--- Work order 1 ---
In the forum discussion below about environment building in fantasy books, which book did the first poster find poor in environment, and which did they find incredible?
--- Work order 2 ---
Translate this sentence from the forum discussion below into Spanish: "I could smell Buckeep and could picture walking through the town."
--- Work order 3 ---
List every book or series title that the first poster names in the forum discussion below.

--- Extracted text ---
I recently read the FArseer Trilogy and the Liveship Trader Trilogy and to me, these books were the pinnacle of "environment building." I could smell Buckeep and could picture walking through the town. In Liveship, I could picture each and every ship and had the feeling of being there with the characters.

Another great example of this, for me is R. Scott Bakker. While much grimmer and darker, I felt like I was experiencing the day to day hardships of "the crusade" as they marched. I was there.

I found the environment in "First Law" poor but incredible in "Heroes." I would not call this a strength of Abercrombie.

So am I babbling or does anyone else know what I'm talking about? If so, any other authors that really thrust you into the day to day environment that the characters inhabit?
I get what you're talking about, though I have an overactive imagination and I might be filling in details that aren't really there for a lot of books. Perhaps because of this tendency of mine, I'm more of the minimalist school when it comes to descriptions of the environment -- I don't really want to hear the details of feasts (or worse, every freaking meal some traveler has in a tavern, and yes, there are published authors who devote great amounts of time to such minutiae) or to see people prattling on and on about the architectural features of buildings they see EVERY DAY. I'm not saying those details can't be worked in, and a good writer will be able to do so. But I'm able to supply them on my own. I can't say the same for characters or plots created by other people.

I'm guessing that if I ever manage to get published, I'll be one of those people for whom creating this reader immersion is not a strength. I see the scenes clearly in my head, down to the crap laying on top of the bureau or whatever, but I think it would be boring to read, and my tendency is to cut mercilessly. (Sometimes I even write all that stuff in, so I have a better idea of things, but then edit it out later on.) Ideally, every aspect of a story is well thought-out. But you're right, different authors have different strengths.
 

fbones24

Journeyed there and back again
#3
Sneaky, I understand your sentiment and to a certain extent I agree that descriptive writing can become tedious. When done right though, I'm a sucker for it. I too like to use my imagination when reading but I tend to reserve my imagination for characters and how I would relate to them. When it comes to the environment they live in, I think I like that picture painted for me but certainly it must be done the right way.

--- Provided records ---

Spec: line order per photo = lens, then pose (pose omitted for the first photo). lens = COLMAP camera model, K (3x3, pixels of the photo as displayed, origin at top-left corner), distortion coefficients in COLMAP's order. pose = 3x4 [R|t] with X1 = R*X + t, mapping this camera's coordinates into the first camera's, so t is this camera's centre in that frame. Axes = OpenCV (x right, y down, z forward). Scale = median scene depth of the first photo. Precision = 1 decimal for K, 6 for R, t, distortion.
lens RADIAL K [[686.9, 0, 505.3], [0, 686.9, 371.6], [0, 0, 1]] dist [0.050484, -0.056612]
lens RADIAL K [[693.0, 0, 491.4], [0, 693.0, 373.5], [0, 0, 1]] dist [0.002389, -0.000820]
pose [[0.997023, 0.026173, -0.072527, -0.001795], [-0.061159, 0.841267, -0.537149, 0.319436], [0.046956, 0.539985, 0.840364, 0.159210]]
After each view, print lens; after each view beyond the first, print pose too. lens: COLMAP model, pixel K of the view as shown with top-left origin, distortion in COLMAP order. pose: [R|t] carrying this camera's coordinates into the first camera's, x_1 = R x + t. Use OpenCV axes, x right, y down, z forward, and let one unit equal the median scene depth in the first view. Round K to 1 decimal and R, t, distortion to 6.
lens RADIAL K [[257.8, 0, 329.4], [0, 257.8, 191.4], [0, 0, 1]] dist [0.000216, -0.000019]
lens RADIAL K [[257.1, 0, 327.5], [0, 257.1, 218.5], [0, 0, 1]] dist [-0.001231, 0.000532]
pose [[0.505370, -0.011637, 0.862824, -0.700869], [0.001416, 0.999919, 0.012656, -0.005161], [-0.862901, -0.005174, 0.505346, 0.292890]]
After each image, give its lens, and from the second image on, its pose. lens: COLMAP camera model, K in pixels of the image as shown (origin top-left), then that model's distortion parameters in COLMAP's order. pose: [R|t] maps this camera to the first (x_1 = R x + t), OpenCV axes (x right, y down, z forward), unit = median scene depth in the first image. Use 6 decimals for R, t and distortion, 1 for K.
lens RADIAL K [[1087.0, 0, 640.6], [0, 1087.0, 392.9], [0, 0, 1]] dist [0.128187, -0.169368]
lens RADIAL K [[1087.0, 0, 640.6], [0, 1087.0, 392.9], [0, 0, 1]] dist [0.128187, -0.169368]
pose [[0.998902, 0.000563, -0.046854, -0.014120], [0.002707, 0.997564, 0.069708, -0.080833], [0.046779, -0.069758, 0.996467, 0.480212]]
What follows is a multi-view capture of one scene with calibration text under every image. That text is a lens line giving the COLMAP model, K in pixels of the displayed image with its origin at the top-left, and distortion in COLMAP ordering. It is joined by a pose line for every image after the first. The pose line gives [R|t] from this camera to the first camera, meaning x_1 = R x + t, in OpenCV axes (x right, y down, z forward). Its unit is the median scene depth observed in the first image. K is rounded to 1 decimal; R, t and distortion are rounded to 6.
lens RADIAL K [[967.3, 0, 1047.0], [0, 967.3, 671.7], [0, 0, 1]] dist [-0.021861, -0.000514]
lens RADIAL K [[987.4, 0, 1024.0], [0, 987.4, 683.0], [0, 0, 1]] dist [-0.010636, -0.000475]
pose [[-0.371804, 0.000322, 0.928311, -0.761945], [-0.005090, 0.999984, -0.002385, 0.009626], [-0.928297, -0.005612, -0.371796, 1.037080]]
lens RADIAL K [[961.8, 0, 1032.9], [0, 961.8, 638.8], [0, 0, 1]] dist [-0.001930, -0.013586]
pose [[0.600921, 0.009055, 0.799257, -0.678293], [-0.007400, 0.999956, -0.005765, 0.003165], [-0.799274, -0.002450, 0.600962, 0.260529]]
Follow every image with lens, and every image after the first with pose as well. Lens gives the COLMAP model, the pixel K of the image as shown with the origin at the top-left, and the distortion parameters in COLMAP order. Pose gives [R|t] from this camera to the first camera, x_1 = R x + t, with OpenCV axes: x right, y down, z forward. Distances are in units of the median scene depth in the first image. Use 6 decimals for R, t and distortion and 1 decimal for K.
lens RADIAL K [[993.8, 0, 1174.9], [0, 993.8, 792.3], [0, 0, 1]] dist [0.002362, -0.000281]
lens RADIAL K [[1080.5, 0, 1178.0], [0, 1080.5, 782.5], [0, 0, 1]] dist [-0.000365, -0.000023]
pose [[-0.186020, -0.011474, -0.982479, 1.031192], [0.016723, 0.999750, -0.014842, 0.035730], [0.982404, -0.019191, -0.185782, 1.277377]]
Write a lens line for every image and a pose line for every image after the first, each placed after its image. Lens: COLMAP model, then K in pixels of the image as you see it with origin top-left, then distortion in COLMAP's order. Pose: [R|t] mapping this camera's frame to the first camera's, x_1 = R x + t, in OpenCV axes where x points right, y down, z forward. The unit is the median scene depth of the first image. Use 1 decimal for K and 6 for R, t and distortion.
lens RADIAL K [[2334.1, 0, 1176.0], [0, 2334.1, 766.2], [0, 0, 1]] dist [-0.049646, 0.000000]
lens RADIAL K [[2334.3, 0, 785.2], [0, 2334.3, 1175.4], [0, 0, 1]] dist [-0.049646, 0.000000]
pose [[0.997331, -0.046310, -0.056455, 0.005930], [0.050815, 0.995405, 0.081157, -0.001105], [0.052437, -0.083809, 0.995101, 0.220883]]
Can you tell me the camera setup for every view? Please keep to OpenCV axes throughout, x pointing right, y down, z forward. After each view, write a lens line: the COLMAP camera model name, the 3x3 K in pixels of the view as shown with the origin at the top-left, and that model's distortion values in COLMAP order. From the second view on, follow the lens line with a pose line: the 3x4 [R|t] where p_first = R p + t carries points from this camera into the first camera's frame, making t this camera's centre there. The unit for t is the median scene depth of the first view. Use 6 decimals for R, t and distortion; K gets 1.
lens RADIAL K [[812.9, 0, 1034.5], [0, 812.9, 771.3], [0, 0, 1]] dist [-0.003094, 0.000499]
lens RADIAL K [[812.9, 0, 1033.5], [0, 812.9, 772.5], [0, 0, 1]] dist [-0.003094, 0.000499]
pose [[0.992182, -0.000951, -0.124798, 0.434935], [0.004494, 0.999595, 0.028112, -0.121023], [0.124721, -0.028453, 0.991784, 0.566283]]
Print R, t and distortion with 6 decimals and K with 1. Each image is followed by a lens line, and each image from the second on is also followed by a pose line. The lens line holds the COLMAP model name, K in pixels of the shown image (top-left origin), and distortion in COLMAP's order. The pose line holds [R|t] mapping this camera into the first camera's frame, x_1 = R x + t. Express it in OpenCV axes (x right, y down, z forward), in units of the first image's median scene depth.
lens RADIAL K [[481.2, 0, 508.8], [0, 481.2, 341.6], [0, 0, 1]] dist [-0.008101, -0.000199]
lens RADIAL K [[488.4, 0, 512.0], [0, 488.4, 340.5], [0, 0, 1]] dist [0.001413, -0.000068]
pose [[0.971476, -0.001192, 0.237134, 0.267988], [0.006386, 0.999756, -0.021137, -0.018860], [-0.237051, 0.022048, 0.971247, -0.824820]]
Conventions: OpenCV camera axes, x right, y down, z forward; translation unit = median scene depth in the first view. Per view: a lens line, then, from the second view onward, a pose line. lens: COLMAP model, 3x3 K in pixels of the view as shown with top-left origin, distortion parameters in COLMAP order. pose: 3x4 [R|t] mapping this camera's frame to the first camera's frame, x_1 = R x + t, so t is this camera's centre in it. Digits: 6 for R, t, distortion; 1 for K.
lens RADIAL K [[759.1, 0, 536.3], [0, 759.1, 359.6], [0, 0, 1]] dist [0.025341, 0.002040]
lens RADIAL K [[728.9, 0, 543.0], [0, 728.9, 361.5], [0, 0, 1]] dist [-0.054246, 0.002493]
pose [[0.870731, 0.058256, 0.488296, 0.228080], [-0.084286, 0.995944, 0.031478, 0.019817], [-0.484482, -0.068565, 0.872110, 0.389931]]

--- Your response 1 ---
The first poster found the environment poor in "First Law" but incredible in "Heroes."

--- Your response 2 ---
Podía oler Buckeep y podía imaginarme caminando por el pueblo.

--- Your response 3 ---
- FArseer Trilogy
- Liveship Trader Trilogy
- First Law
- Heroes